▶ **TASK**: Which lines of the data contain the string "углеводы"? Show each of them.

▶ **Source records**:
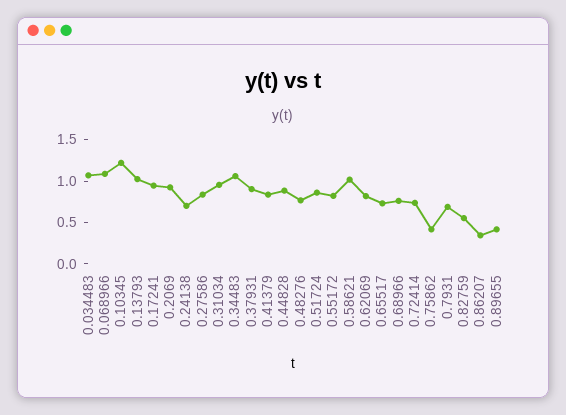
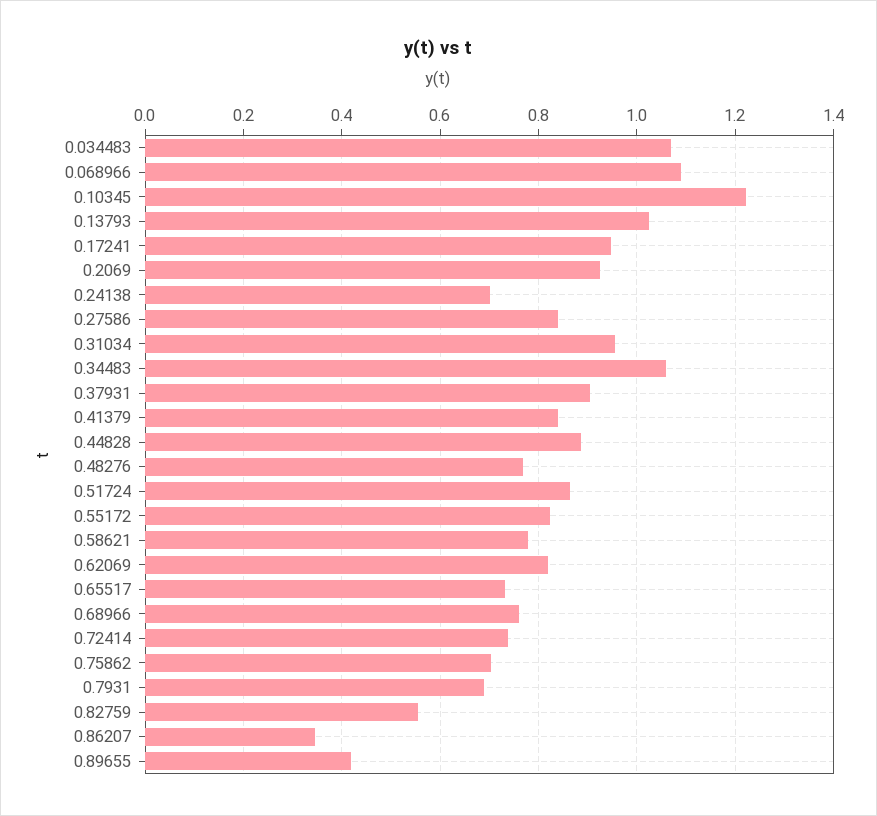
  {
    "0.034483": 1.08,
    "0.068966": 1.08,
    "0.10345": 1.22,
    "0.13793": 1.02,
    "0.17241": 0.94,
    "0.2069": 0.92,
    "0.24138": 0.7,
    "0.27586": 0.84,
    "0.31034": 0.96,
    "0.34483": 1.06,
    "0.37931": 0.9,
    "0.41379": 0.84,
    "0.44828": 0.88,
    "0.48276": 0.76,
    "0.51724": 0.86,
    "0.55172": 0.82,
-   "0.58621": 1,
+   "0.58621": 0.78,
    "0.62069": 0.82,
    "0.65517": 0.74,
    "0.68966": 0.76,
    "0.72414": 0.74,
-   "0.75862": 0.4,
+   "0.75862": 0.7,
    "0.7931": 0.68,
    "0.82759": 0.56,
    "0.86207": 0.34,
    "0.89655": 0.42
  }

---

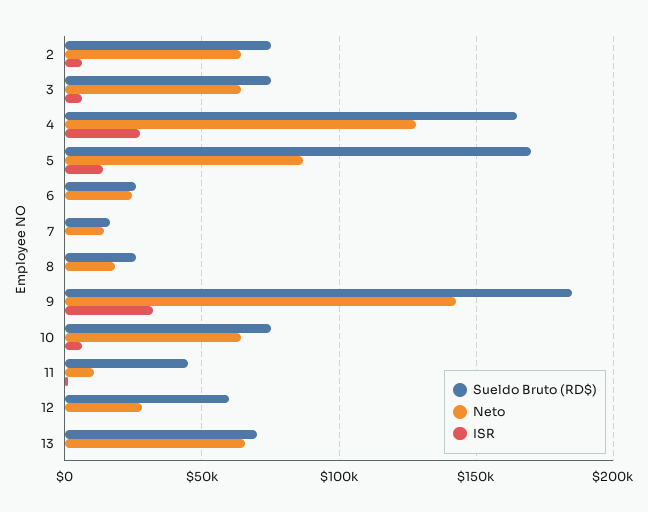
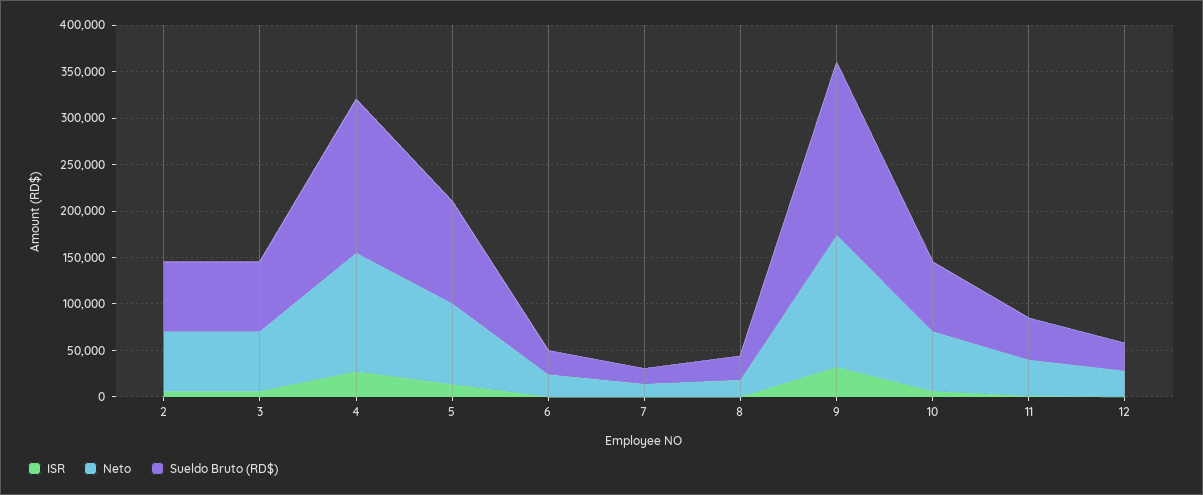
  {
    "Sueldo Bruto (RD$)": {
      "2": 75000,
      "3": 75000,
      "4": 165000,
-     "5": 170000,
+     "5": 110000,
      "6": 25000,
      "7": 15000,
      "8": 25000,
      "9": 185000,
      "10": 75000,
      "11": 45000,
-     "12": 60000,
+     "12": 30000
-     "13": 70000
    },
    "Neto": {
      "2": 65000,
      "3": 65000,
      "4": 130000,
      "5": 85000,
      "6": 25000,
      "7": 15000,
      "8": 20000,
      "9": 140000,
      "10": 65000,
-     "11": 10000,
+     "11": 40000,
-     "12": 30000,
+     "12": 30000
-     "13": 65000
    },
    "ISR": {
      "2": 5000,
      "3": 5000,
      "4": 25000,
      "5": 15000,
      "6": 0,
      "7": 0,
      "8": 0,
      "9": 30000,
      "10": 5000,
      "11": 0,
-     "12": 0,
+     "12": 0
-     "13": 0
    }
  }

---

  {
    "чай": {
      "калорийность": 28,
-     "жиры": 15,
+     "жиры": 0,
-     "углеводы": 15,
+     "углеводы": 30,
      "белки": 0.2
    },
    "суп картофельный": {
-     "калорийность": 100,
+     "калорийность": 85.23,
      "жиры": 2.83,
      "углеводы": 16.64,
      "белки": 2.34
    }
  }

▶ **ANSWER SPACE**:
-     "углеводы": 15,
+     "углеводы": 30,
      "углеводы": 16.64,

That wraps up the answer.